It’s been a while since I blogged, and though it is a monthly goal of mine, these posts don’t seem to write themselves. It’s not due to lack of potential content, I have plenty of that to go around. I think I haven’t been prioritizing my writing like I wanted to when 2024 started. After all, “write” is one of my four focus words for the year, along with “peace, “joy”, and “new”. What a better time than now, with six months of the year completed and six months left to go to do a little checking in with myself and with my goals.
A few years ago I started using four focus or theme words to help me create and maintain New Years resolutions. I enjoy this practice but this year I’ve found myself somewhat intimated by two of my words – “new” and “write”. I want to be, and usually am, open to new experiences and new ways of doing things and new Netflix shows I can binge watch. But new can also be different and can push us a little past a comfort zone. Yet when I think of the new things that I’ve actually tried this year, I don’t really think I’m doing much. Orange theory was new to me late last year, and I’ve kept up that new habit of exercise. And I love it. I started out only going when my friends went, but now the trainers know my name and I’m more comfortable there than when I went in November. That’s where my “new” seems to stop. Well, I guess last week I went to a speed dating event where I met 14 men, each for 3 minute conversations and only put “yes” on two of them. That was quite a new experience for me. I am learning new things each day at work and meeting new people, so I guess that’s something. Perhaps it’s these daily experiences of newness that I take for granted which I need to be more cognizant of. I am experiencing the “new” all the time. Each day truly can bring something new, and it’s good for me to remember that from time to time.

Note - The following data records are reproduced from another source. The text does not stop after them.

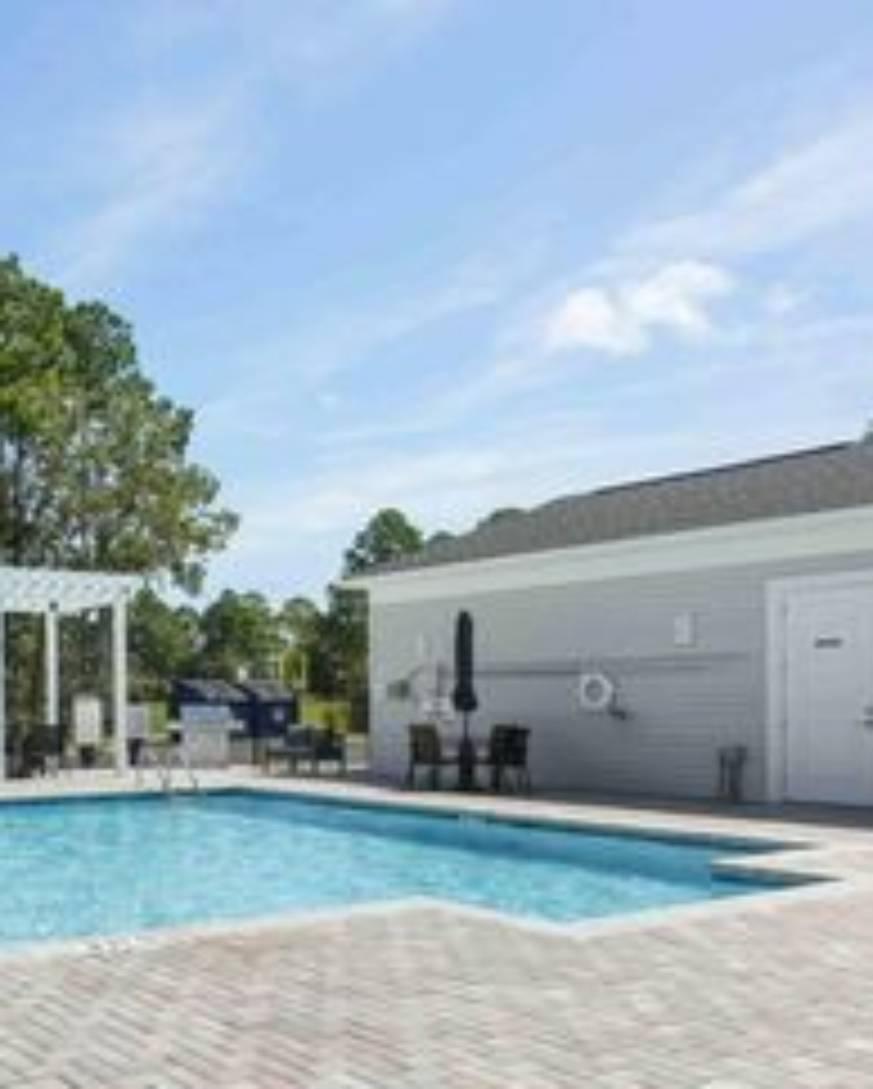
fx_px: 1000
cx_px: 36
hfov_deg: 42.0
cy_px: 677
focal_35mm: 31
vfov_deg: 56.5
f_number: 11
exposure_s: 1/500
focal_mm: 16
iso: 400
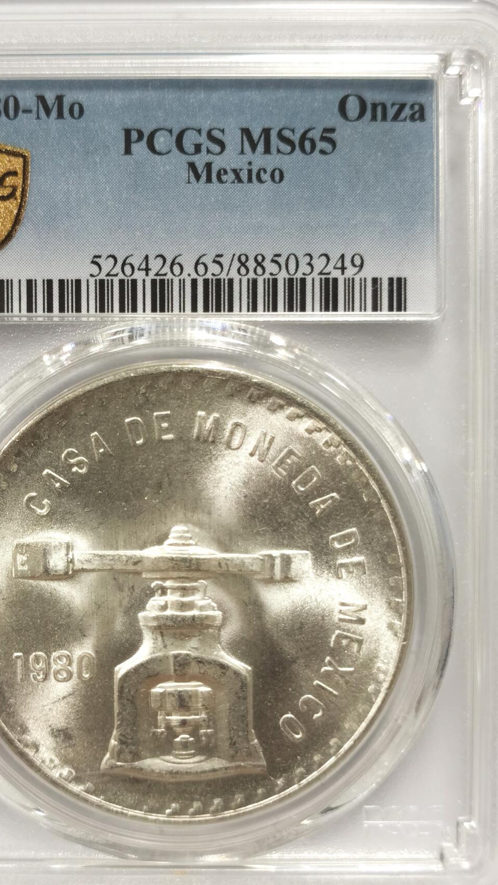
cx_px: 180
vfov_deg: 33.8
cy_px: 459
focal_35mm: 62
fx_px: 1455
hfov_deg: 19.4
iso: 100
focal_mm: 5.56
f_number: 16
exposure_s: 1/100
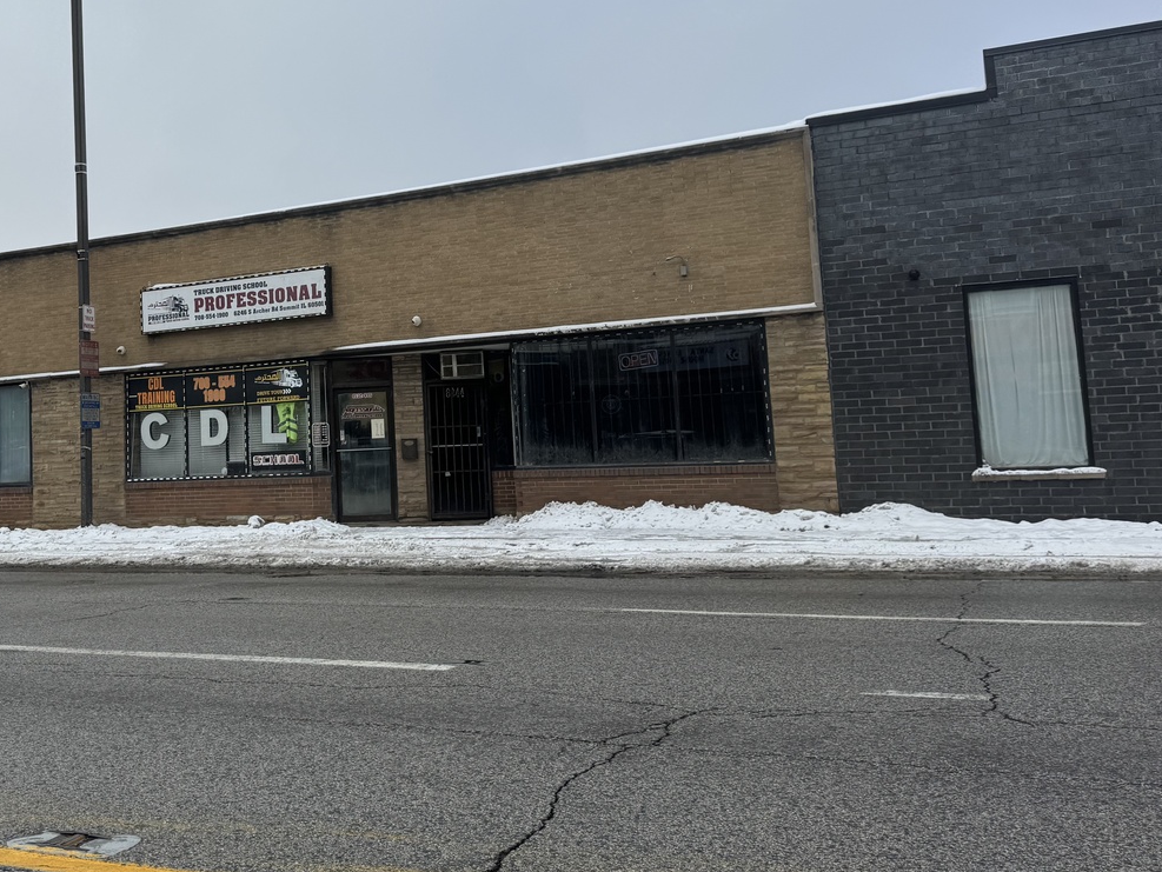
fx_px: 1175
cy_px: 341
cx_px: 368
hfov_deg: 51.4
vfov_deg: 40.5
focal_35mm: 35
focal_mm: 6.76
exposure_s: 1/4608
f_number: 1.78
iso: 80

Writing is a dream of mine yet it scares the crap out of me. I’ve always loved writing, ever since I can remember. When I was in fourth grade I wrote my own “books”, creating pages and pages of handwritten and largely misspelled stories. I started my own newspaper and distributed the exclusive copies only to my parents. I loved the creativity I had as a child when I wrote, and now as an adult, I crave that same creative outlet. Yet my fear of failure or rejection and embarrassment sit heavy on the keyboard. However, there are signs all around me that are pushing me to write. To share my stories. To help others know they aren’t alone, whether they are going through infertility or loving a partner through addition or surviving a divorce or taking their first swipe on Bumble. I know we all are carrying trauma and experiences with us on a daily basis, putting on our mask at times where we want to be protected from the pain and uncertainty. But no one has it figured out. Not me, not you, not New York Times bestselling authors, of which I hope to be one day. What I’m trying to still figure out is how to write my truth. What to say to share my experiences, not to hurt those who hurt me, but to help those who are hurting. To help them, and myself, continue to heal. So I guess it starts with today’s check in. This is the time to refocus on my 2024 words, to review them daily, and to face these self-inflicted fears of failure.
When was the last time you checked in with yourself? When was the last time you stopped going through the motions of life to really see your new experiences and welcome them on a daily basis? When was the last time you did something that scared you? For me, it was today. It was now. And now I will continue to write, continue to be open to the new, to peace and to joy. And to the next six months of 2024. We got this.